What the task requires -
Using the data below, find how many lines include the word "down" and report that figure alone.

Supplied material -
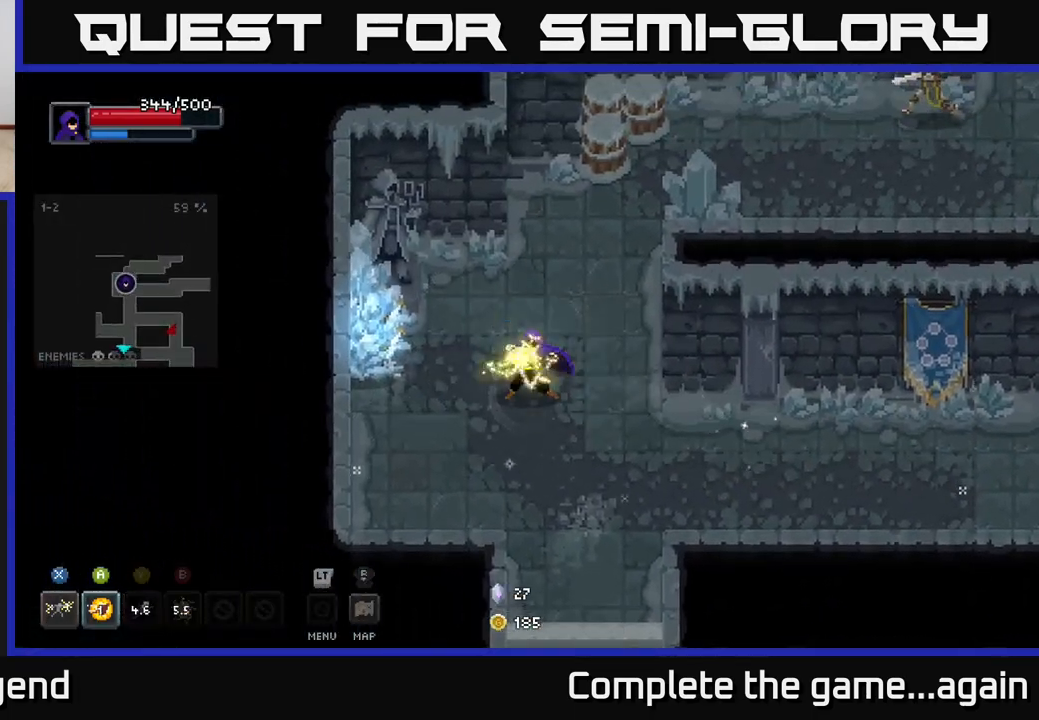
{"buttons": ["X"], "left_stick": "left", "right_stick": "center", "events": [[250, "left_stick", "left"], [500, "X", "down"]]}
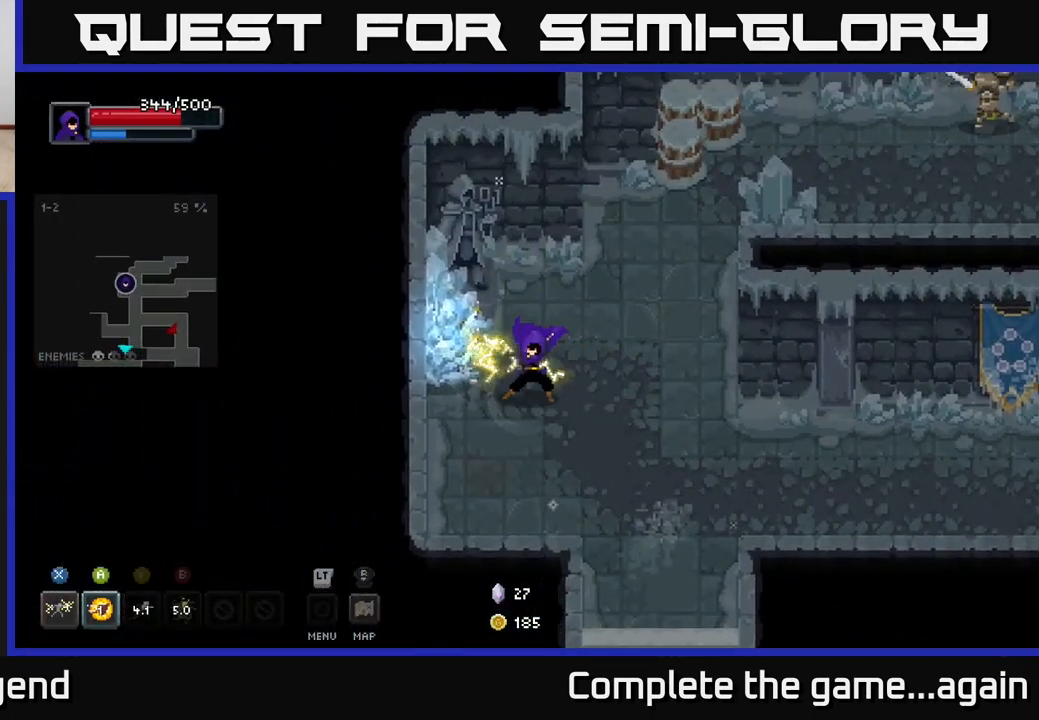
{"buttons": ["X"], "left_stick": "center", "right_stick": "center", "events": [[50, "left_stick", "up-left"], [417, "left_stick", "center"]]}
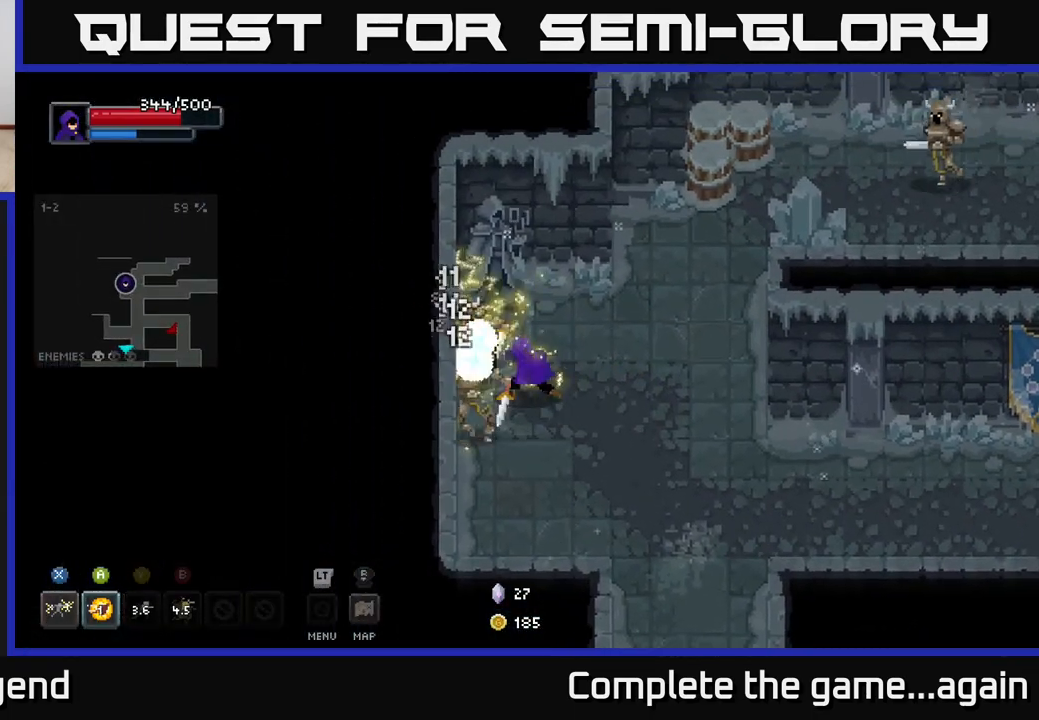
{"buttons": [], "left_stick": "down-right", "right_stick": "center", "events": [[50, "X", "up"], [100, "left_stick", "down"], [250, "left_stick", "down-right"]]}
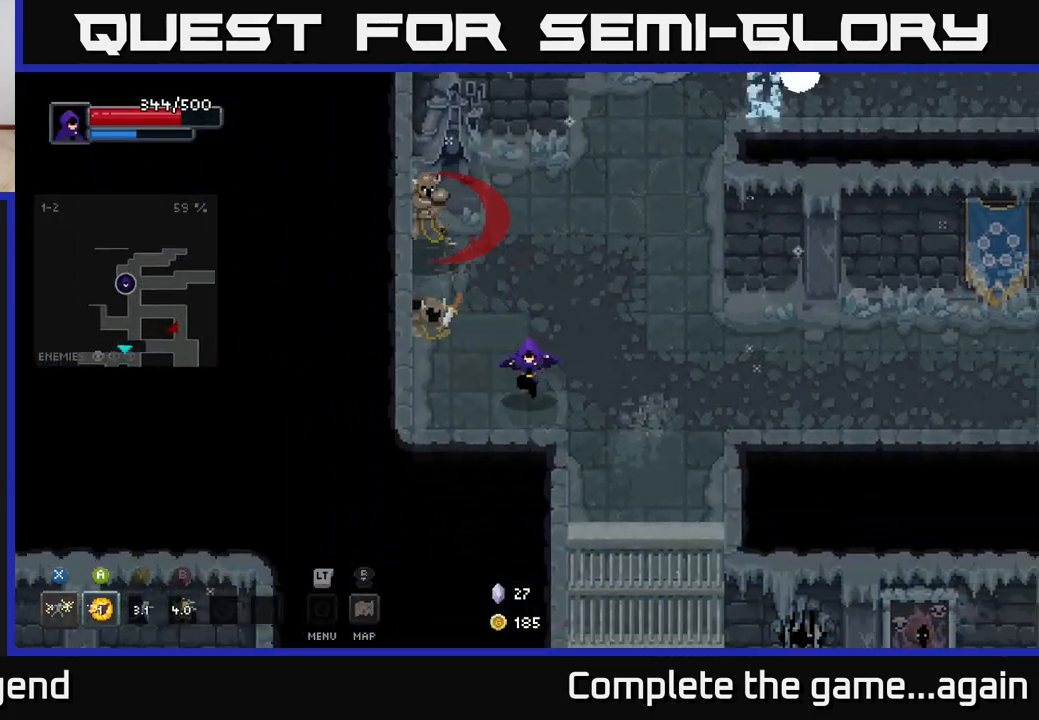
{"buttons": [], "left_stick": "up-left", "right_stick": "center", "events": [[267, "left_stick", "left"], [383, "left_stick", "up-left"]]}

Solution to this task -
2